Your answer must be every line of the data that contains "blijvende".

### The records
============================================================
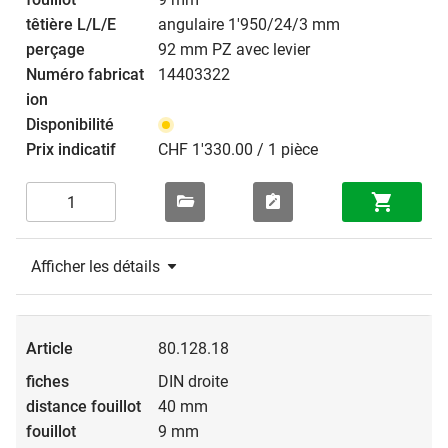
angulaire 1'950/24/3 mm
92 mm PZ avec levier
14403322
CHF 1'330.00 / 1 pièce
Afficher les détails
80.128.18
DIN droite
40 mm
9 mm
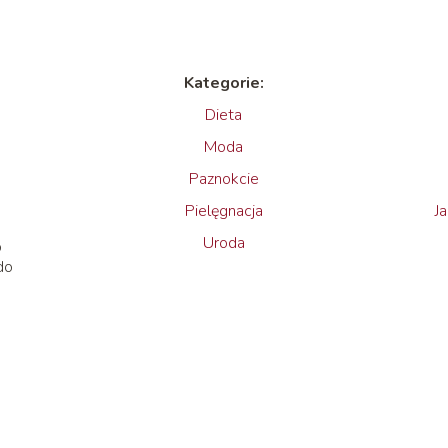
Kategorie:
Dieta
Moda
Paznokcie
Pielęgnacja
J
Uroda
o
do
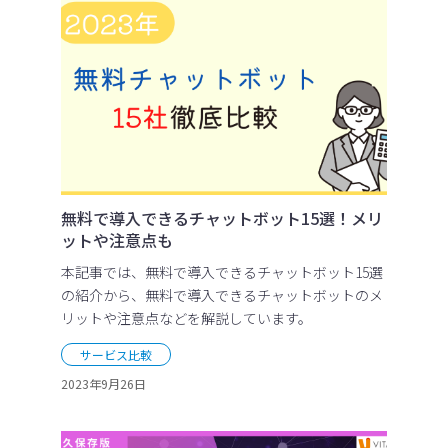
無料で導入できるチャットボット15選！メリ
ットや注意点も
本記事では、無料で導入できるチャットボット15選
の紹介から、無料で導入できるチャットボットのメ
リットや注意点などを解説しています。
サービス比較
2023年9月26日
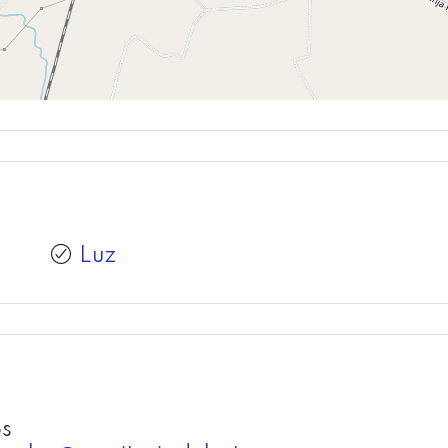
Luz
os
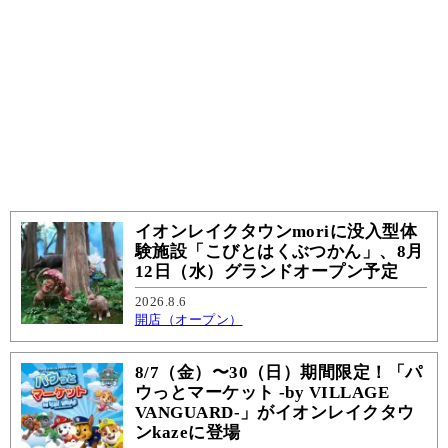
イオンレイクタウンmoriに没入型体
験施設「こびとはくぶつかん」、8月
12日（水）グランドオープン予定
2026.8.6
開店（オープン）
8/7（金）〜30（日）期間限定！「パ
ウっとマーケット -by VILLAGE
VANGUARD-」がイオンレイクタウ
ンkazeに登場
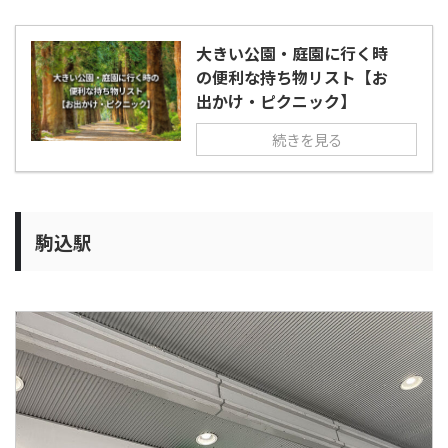
大きい公園・庭園に行く時
の便利な持ち物リスト【お
出かけ・ピクニック】
続きを見る
駒込駅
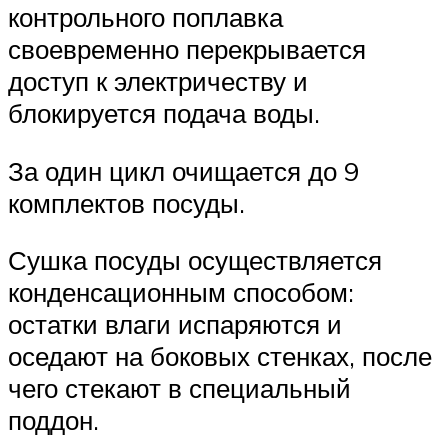
контрольного поплавка
своевременно перекрывается
доступ к электричеству и
блокируется подача воды.
За один цикл очищается до 9
комплектов посуды.
Сушка посуды осуществляется
конденсационным способом:
остатки влаги испаряются и
оседают на боковых стенках, после
чего стекают в специальный
поддон.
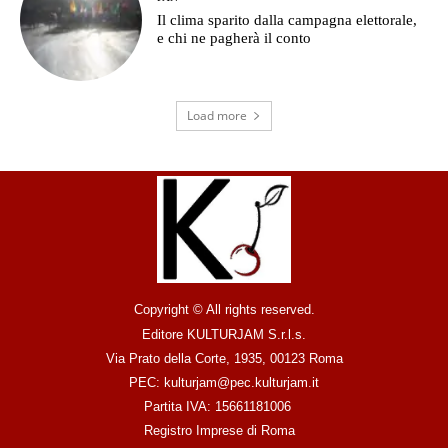
Il clima sparito dalla campagna elettorale,
e chi ne pagherà il conto
Load more
Copyright © All rights reserved.
Editore KULTURJAM S.r.l.s.
Via Prato della Corte, 1935, 00123 Roma
PEC: kulturjam@pec.kulturjam.it
Partita IVA: 15661181006
Registro Imprese di Roma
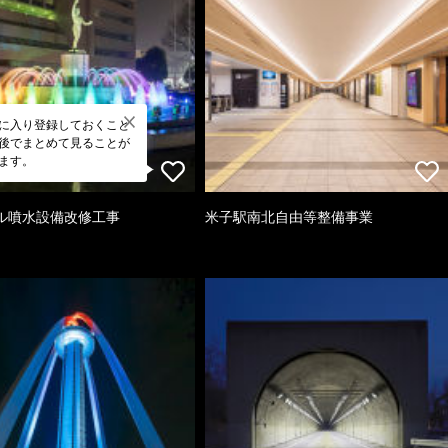
に入り登録しておくこと
後でまとめて見ることが
ます。
ル噴水設備改修工事
米子駅南北自由等整備事業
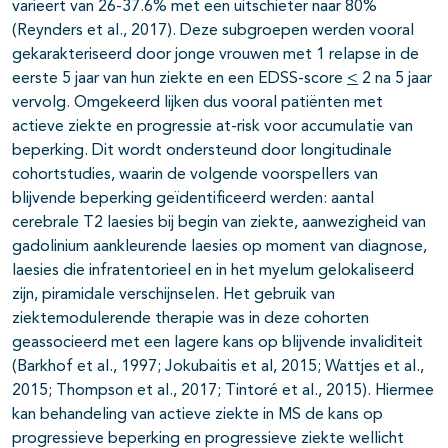
varieert van 26-37.6% met een uitschieter naar 80%
(Reynders et al., 2017). Deze subgroepen werden vooral
gekarakteriseerd door jonge vrouwen met 1 relapse in de
eerste 5 jaar van hun ziekte en een EDSS-score
<
2 na 5 jaar
vervolg. Omgekeerd lijken dus vooral patiënten met
actieve ziekte en progressie at-risk voor accumulatie van
beperking. Dit wordt ondersteund door longitudinale
cohortstudies, waarin de volgende voorspellers van
blijvende beperking geïdentificeerd werden: aantal
cerebrale T2 laesies bij begin van ziekte, aanwezigheid van
gadolinium aankleurende laesies op moment van diagnose,
laesies die infratentorieel en in het myelum gelokaliseerd
zijn, piramidale verschijnselen. Het gebruik van
ziektemodulerende therapie was in deze cohorten
geassocieerd met een lagere kans op blijvende invaliditeit
(
Barkhof et al., 1997; Jokubaitis et al, 2015; Wattjes et al.,
2015; Thompson et al., 2017; Tintoré et al., 2015). Hiermee
kan behandeling van actieve ziekte in MS de kans op
progressieve beperking en progressieve ziekte wellicht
============================================================
### Reply to the exercise
blijvende beperking geïdentificeerd werden: aantal
geassocieerd met een lagere kans op blijvende invaliditeit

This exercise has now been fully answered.